What is Euler?
Euler is a modular lending protocol that allows anyone to create customized lending markets. Unlike monolithic lending platforms, Euler enables permissionless market creation with configurable risk parameters, oracles, and collateral rules.
How it works
Euler v2 introduced a modular architecture built around vaults. Each vault is an independent lending market with its own collateral requirements, interest rate models, and risk parameters. This modularity means vault creators can tailor markets to specific use cases.
Vaults can be configured to accept specific collateral types, use particular oracle feeds, and set custom liquidation thresholds. This flexibility enables markets for assets that wouldn't fit into one-size-fits-all lending pools.
The Ethereum Vault Connector (EVC) links vaults together, allowing users to use positions in one vault as collateral in another. This creates composability between isolated markets while maintaining risk separation.
Vault types
Euler supports multiple vault configurations. Some vaults are permissionless — anyone can supply and borrow. Others are permissioned, restricting access to approved participants for compliance or risk management reasons.

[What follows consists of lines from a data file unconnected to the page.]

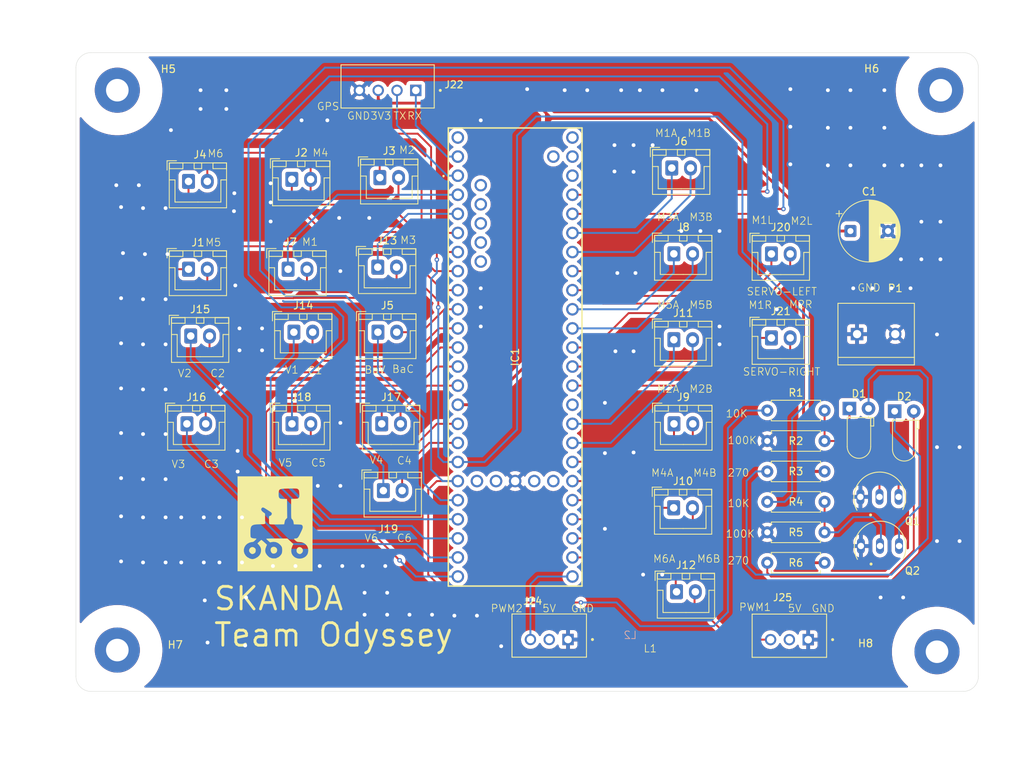
<source format=kicad_pcb>
(kicad_pcb
	(version 20241229)
	(generator "pcbnew")
	(generator_version "9.0")
	(general
		(thickness 1.6)
		(legacy_teardrops no)
	)
	(paper "A4")
	(layers
		(0 "F.Cu" signal)
		(2 "B.Cu" power)
		(9 "F.Adhes" user "F.Adhesive")
		(11 "B.Adhes" user "B.Adhesive")
		(13 "F.Paste" user)
		(15 "B.Paste" user)
		(5 "F.SilkS" user "F.Silkscreen")
		(7 "B.SilkS" user "B.Silkscreen")
		(1 "F.Mask" user)
		(3 "B.Mask" user)
		(17 "Dwgs.User" user "User.Drawings")
		(19 "Cmts.User" user "User.Comments")
		(21 "Eco1.User" user "User.Eco1")
		(23 "Eco2.User" user "User.Eco2")
		(25 "Edge.Cuts" user)
		(27 "Margin" user)
		(31 "F.CrtYd" user "F.Courtyard")
		(29 "B.CrtYd" user "B.Courtyard")
		(35 "F.Fab" user)
		(33 "B.Fab" user)
		(39 "User.1" user)
		(41 "User.2" user)
		(43 "User.3" user)
		(45 "User.4" user)
	)
	(setup
		(stackup
			(layer "F.SilkS"
				(type "Top Silk Screen")
			)
			(layer "F.Paste"
				(type "Top Solder Paste")
			)
			(layer "F.Mask"
				(type "Top Solder Mask")
				(thickness 0.01)
			)
			(layer "F.Cu"
				(type "copper")
				(thickness 0.035)
			)
			(layer "dielectric 1"
				(type "core")
				(thickness 1.51)
				(material "FR4")
				(epsilon_r 4.5)
				(loss_tangent 0.02)
			)
			(layer "B.Cu"
				(type "copper")
				(thickness 0.035)
			)
			(layer "B.Mask"
				(type "Bottom Solder Mask")
				(thickness 0.01)
			)
			(layer "B.Paste"
				(type "Bottom Solder Paste")
			)
			(layer "B.SilkS"
				(type "Bottom Silk Screen")
			)
			(copper_finish "None")
			(dielectric_constraints no)
		)
		(pad_to_mask_clearance 0)
		(allow_soldermask_bridges_in_footprints no)
		(tenting front back)
		(grid_origin 109.9674 140.0122)
		(pcbplotparams
			(layerselection 0x00000000_00000000_55555555_5755f5ff)
			(plot_on_all_layers_selection 0x00000000_00000000_00000000_00000000)
			(disableapertmacros no)
			(usegerberextensions no)
			(usegerberattributes yes)
			(usegerberadvancedattributes yes)
			(creategerberjobfile yes)
			(dashed_line_dash_ratio 12.000000)
			(dashed_line_gap_ratio 3.000000)
			(svgprecision 4)
			(plotframeref no)
			(mode 1)
			(useauxorigin no)
			(hpglpennumber 1)
			(hpglpenspeed 20)
			(hpglpendiameter 15.000000)
			(pdf_front_fp_property_popups yes)
			(pdf_back_fp_property_popups yes)
			(pdf_metadata yes)
			(pdf_single_document no)
			(dxfpolygonmode yes)
			(dxfimperialunits yes)
			(dxfusepcbnewfont yes)
			(psnegative no)
			(psa4output no)
			(plot_black_and_white yes)
			(sketchpadsonfab no)
			(plotpadnumbers no)
			(hidednponfab no)
			(sketchdnponfab yes)
			(crossoutdnponfab yes)
			(subtractmaskfromsilk no)
			(outputformat 1)
			(mirror no)
			(drillshape 0)
			(scaleselection 1)
			(outputdirectory "Grb_Teensy_Draft/")
		)
	)
	(net 0 "")
	(net 1 "Net-(D1-K)")
	(net 2 "Net-(D1-A)")
	(net 3 "Net-(D2-A)")
	(net 4 "Net-(D2-K)")
	(net 5 "Net-(IC1-TX1)")
	(net 6 "Net-(IC1-A2)")
	(net 7 "unconnected-(IC1-ON{slash}OFF-Pad47)")
	(net 8 "unconnected-(IC1-GND_6-Pad71)")
	(net 9 "M3V")
	(net 10 "unconnected-(IC1-D+-Pad50)")
	(net 11 "M5V")
	(net 12 "Net-(IC1-A6)")
	(net 13 "Net-(IC1-SCK)")
	(net 14 "Net-(IC1-A0)")
	(net 15 "unconnected-(IC1-GND_4-Pad69)")
	(net 16 "Net-(IC1-MCLK2)")
	(net 17 "Net-(IC1-A17)")
	(net 18 "unconnected-(IC1-GND_2-Pad48)")
	(net 19 "Net-(IC1-A15)")
	(net 20 "Net-(IC1-A4)")
	(net 21 "Net-(IC1-A5)")
	(net 22 "Net-(IC1-CS_3)")
	(net 23 "Net-(IC1-RX7)")
	(net 24 "Net-(IC1-RX1)")
	(net 25 "unconnected-(IC1-+5V-Pad52)")
	(net 26 "3V3")
	(net 27 "M4V")
	(net 28 "M3C")
	(net 29 "unconnected-(IC1-GND_3-Pad49)")
	(net 30 "Net-(IC1-A1)")
	(net 31 "M5C")
	(net 32 "unconnected-(IC1-3.3V_2-Pad44)")
	(net 33 "M2V")
	(net 34 "Net-(IC1-OUT2)")
	(net 35 "Net-(IC1-A7)")
	(net 36 "M2C")
	(net 37 "DIRR")
	(net 38 "M1C")
	(net 39 "Net-(IC1-RX2)")
	(net 40 "unconnected-(IC1-GND_5-Pad70)")
	(net 41 "Net-(IC1-LRCLK2)")
	(net 42 "M6C")
	(net 43 "Net-(IC1-IN2)")
	(net 44 "Net-(IC1-A3)")
	(net 45 "unconnected-(IC1-VBAT-Pad43)")
	(net 46 "unconnected-(IC1-3.3V_(250_M_A_MAX)-Pad53)")
	(net 47 "unconnected-(IC1-PROGRAM-Pad46)")
	(net 48 "Net-(IC1-A16)")
	(net 49 "M1V")
	(net 50 "M4C")
	(net 51 "GND")
	(net 52 "unconnected-(IC1-VIN_(3.6_TO_5.5_VOLTS)-Pad55)")
	(net 53 "unconnected-(IC1-D--Pad51)")
	(net 54 "unconnected-(IC1-VUSB-Pad68)")
	(net 55 "Net-(IC1-OUT1D)")
	(net 56 "Net-(IC1-TX2)")
	(net 57 "Net-(IC1-CS_2)")
	(net 58 "Net-(IC1-A14)")
	(net 59 "DIRL")
	(net 60 "Net-(IC1-TX8)")
	(net 61 "Net-(IC1-BCLK2)")
	(net 62 "M6V")
	(net 63 "Net-(IC1-RX8)")
	(net 64 "Net-(Q1-Pad2)")
	(net 65 "Net-(Q2-Pad2)")
	(net 66 "unconnected-(J24-Pad2)")
	(net 67 "unconnected-(J25-Pad2)")
	(footprint "Connector_JST:JST_XH_B2B-XH-A_1x02_P2.50mm_Vertical" (layer "F.Cu") (at 138.724 104.394))
	(footprint "Resistor_THT:R_Axial_DIN0207_L6.3mm_D2.5mm_P7.62mm_Horizontal" (layer "F.Cu") (at 201.93 122.88))
	(footprint "Connector_JST:JST_XH_B2B-XH-A_1x02_P2.50mm_Vertical" (layer "F.Cu") (at 189.524 104.394))
	(footprint "Connector_JST:JST_XH_B2B-XH-A_1x02_P2.50mm_Vertical" (layer "F.Cu") (at 202.478 92.964))
	(footprint "Connector_JST:JST_XH_B2B-XH-A_1x02_P2.50mm_Vertical" (layer "F.Cu") (at 138.704 71.865))
	(footprint "Connector_JST:JST_XH_B2B-XH-A_1x02_P2.50mm_Vertical" (layer "F.Cu") (at 150.408 71.628))
	(footprint "Connector_JST:JST_XH_B2B-XH-A_1x02_P2.50mm_Vertical" (layer "F.Cu") (at 202.478 81.788))
	(footprint "Resistor_THT:R_Axial_DIN0207_L6.3mm_D2.5mm_P7.62mm_Horizontal" (layer "F.Cu") (at 201.93 106.68))
	(footprint "Connector_JST:JST_XH_B2B-XH-A_1x02_P2.50mm_Vertical" (layer "F.Cu") (at 189.23 70.358))
	(footprint "projpdteensy:rover_11" (layer "F.Cu") (at 136.5 117.7))
	(footprint "Connector_JST:JST_XH_B2B-XH-A_1x02_P2.50mm_Vertical" (layer "F.Cu") (at 189.504 93.201))
	(footprint "Resistor_THT:R_Axial_DIN0207_L6.3mm_D2.5mm_P7.62mm_Horizontal" (layer "F.Cu") (at 201.93 114.78))
	(footprint "TEENSY_4.1:TEENSY41" (layer "F.Cu") (at 160.782 71.374 -90))
	(footprint "Connector_JST:JST_XH_B2B-XH-A_1x02_P2.50mm_Vertical" (layer "F.Cu") (at 138.978 92.202))
	(footprint "Connector_JST:JST_XH_B2B-XH-A_1x02_P2.50mm_Vertical" (layer "F.Cu") (at 138.216 83.82))
	(footprint "LED_THT:LED_D3.0mm_Horizontal_O1.27mm_Z6.0mm" (layer "F.Cu") (at 218.87 102.718))
	(footprint "Connector_JST:JST_XH_B2B-XH-A_1x02_P2.50mm_Vertical" (layer "F.Cu") (at 124.754 104.394))
	(footprint "2N3904:TO92127P495H495-3_modified" (layer "F.Cu") (at 216.981 120.833258))
	(footprint "MountingHole:MountingHole_3mm_Pad_TopBottom"
		(layer "F.Cu")
		(uuid "6780c7f6-49df-4375-8504-c7b7a2ef9432")
		(at 225 60)
		(descr "Mounting Hole 3mm, generated by kicad-footprint-generator mountinghole.py")
		(tags "mountinghole")
		(property "Reference" "H6"
			(at -9.1928 -2.868 0)
			(layer "F.SilkS")
			(uuid "3ea7fb7f-c574-4a14-a997-6d48ef76addb")
			(effects
				(font
					(size 1 1)
					(thickness 0.15)
				)
			)
		)
		(property "Value" "MountingHole"
			(at 0 3.95 0)
			(layer "F.Fab")
			(uuid "482c79de-375b-4b78-9f15-558b964b613a")
			(effects
				(font
					(size 1 1)
					(thickness 0.15)
				)
			)
		)
		(property "Datasheet" "~"
			(at 0 0 0)
			(layer "F.Fab")
			(hide yes)
			(uuid "f3f6c587-bfb2-4b8e-a08c-ca6ba7786ac4")
			(effects
				(font
					(size 1.27 1.27)
					(thickness 0.15)
				)
			)
		)
		(property "Description" "Mounting Hole without connection"
			(at 0 0 0)
			(layer "F.Fab")
			(hide yes)
			(uuid "1a7a5d6a-9d99-4dd0-a6d8-1204a74a59ae")
			(effects
				(font
					(size 1.27 1.27)
					(thickness 0.15)
				)
			)
		)
		(property ki_fp_filters "MountingHole*")
		(path "/0bb4234b-e804-4551-9093-cb0556347128")
		(sheetname "/")
		(sheetfile "Teensy4.1.kicad_sch")
		(clearance 3)
		(attr exclude_from_pos_files exclude_from_bom)
		(fp_circle
			(center 0 0)
			(end 3 0)
			(stroke
				(width 0.15)
				(type solid)
			)
			(fill no)
			(layer "Cmts.User")
			(uuid "ada1275e-8da9-4ccb-abfb-4c14dd5fc217")
		)
		(fp_circle
			(center 0 0)
			(end 3.25 0)
			(stroke
				(width 0.05)
				(type solid)
			)
			(fill no)
			(layer "F.CrtYd")
			(uuid "42d0b85f-cbb0-4bdf-a427-5915fd50989d")
		)
		(fp_text user "${REFERENCE}"
			(at 0 0 0)
			(layer "F.Fab")
			(uuid "bbda5b2b-e7bc-44df-912c-6ff94db0ce4e")
			(effects
				(font
					(size 1 1)
					(thickness 0.15)
				)
			)
		)
		(pad "1" thru_hole circle
			(at 0 0)
			(size 3.4 3.4)
			(drill 3)
			(layers "*.Cu" "*.Mask")
			(remove_unused_layers no)
			(zone_connect 2)
			(uuid "16f0e23b-90fa-49c3-a57d-95e27b3c75a1")
		)
		(pad "1" connect circle
			(at 0 0)
			(size 6 6)
			(layers "F.Cu" "F.Mask")
			(zone_connect 2)
			(uuid "796554fc-38b8-424d-a4e6-2960143213a6")
		)
		(pad "1" c
... [794711 chars truncated]
</source>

Governed vaults have parameters controlled by governance or designated managers. Ungoverned vaults lock parameters at deployment, providing immutability guarantees for users who prefer fixed rules.
While both enable isolated markets, Euler's EVC creates cross-vault composability. Positions in one vault can collateralize borrowing in another, enabling more capital-efficient strategies.
Supplying and borrowing
Suppliers deposit assets into vaults and receive shares representing their position. These shares earn yield as borrowers pay interest. The interest rate adjusts algorithmically based on utilization.
Borrowers deposit collateral and borrow against it up to the vault's loan-to-value limit. If collateral value drops relative to debt, positions become liquidatable. Liquidators repay debt and receive collateral at a discount.
Risks to understand
Smart contract risk is present in any DeFi protocol. Euler v2 is a new architecture — while audited, new systems carry additional uncertainty compared to battle-tested code.
Oracle risk matters because liquidations depend on accurate pricing. Vault creators choose oracles, so the reliability of price feeds varies by market.
Governance risk exists in governed vaults where parameters can change. Ungoverned vaults avoid this but sacrifice flexibility.